Ils rappellent qu'à la réunion sus-évoquée, "il n'a été procédé à la désignation d'aucun délégué des confessions religieuses à la CENI, à plus forte raison à l'élection de son président". Bien au contraire, "les confessions religieuses devaient poursuivre leurs discussions afin de dégager un consensus sur une personnalité indépendante, compétente et d'une moralité irréprochable qui serait désignée comme leur délégué à la CENI", expliquent-ils.

"Il est par conséquent déconcertant que madame la Présidente aie travesti la vérité et fait entériner frauduleusement par la plénière de l'assemblée nationale, une quelconque désignation du président de la CENI par les confessions religieuses, et ce, sur base d'un faux procès-verbal d'une élection fictive dressé par certains chefs des confessions religieuses et délégués non attitrés quand à ce" s'exclament-ils.
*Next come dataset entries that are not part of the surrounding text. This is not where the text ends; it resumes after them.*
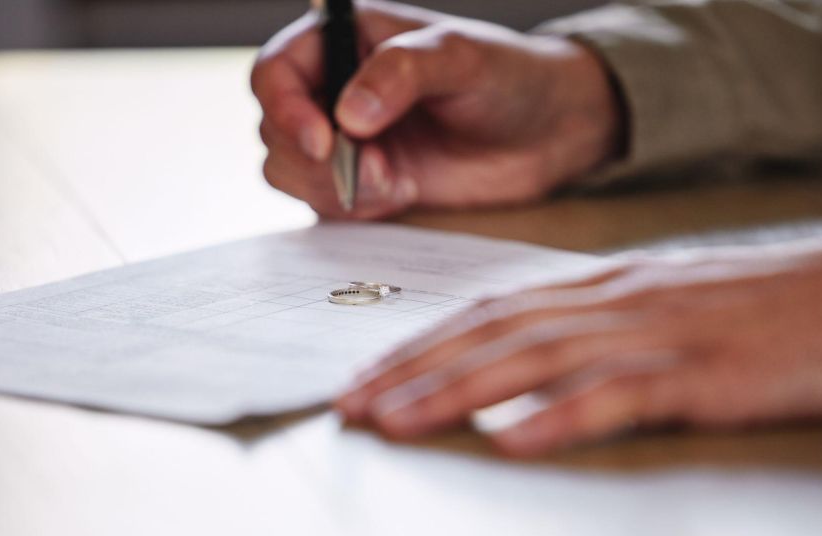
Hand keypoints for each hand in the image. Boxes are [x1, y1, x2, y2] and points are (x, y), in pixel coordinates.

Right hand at [251, 0, 622, 219]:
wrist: (547, 133)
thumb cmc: (507, 76)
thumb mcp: (459, 59)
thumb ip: (401, 74)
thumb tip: (348, 115)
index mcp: (346, 41)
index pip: (276, 71)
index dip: (286, 109)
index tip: (324, 142)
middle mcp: (334, 88)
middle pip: (275, 127)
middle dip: (316, 159)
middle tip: (377, 169)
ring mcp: (345, 139)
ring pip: (289, 170)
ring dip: (332, 187)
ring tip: (392, 181)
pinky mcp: (361, 181)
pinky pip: (322, 203)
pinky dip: (352, 207)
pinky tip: (399, 193)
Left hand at [335, 227, 821, 456]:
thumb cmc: (773, 306)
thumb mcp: (669, 306)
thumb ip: (601, 327)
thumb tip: (533, 366)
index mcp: (607, 286)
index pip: (490, 310)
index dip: (421, 343)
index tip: (367, 375)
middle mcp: (619, 299)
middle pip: (494, 332)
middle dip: (413, 370)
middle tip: (352, 405)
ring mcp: (661, 332)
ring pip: (537, 359)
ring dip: (458, 392)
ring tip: (398, 422)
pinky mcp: (709, 372)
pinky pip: (623, 395)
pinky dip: (561, 417)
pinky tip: (513, 441)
À eux de se poser par la suite une série des questions : " Comment veut-on bâtir une institution d'appui à la démocratie telle que la CENI sur un fondement de mensonge et de fraude à ciel ouvert ? Pourquoi veut-on vider la substance de la crédibilité de l'assemblée nationale par des combines inavouées"?

C'est ainsi qu'ils demandent au président de la République "de ne pas considérer la proposition controversée de nomination du président de la CENI entérinée par l'assembée nationale d'une part, et d'inviter les composantes socio-politiques concernées au dialogue constructif en vue de réformer la centrale électorale et d'y désigner des personnalités qui répondent aux critères légaux, d'autre part".

Par ailleurs, ils indiquent que " la désignation des membres de la CENI et de son président ne peut être transformée en un lieu de conquête de conservation du pouvoir". Bien au contraire, "elle offre l'occasion de consolider l'unité nationale et notre jeune démocratie", renchérissent-ils.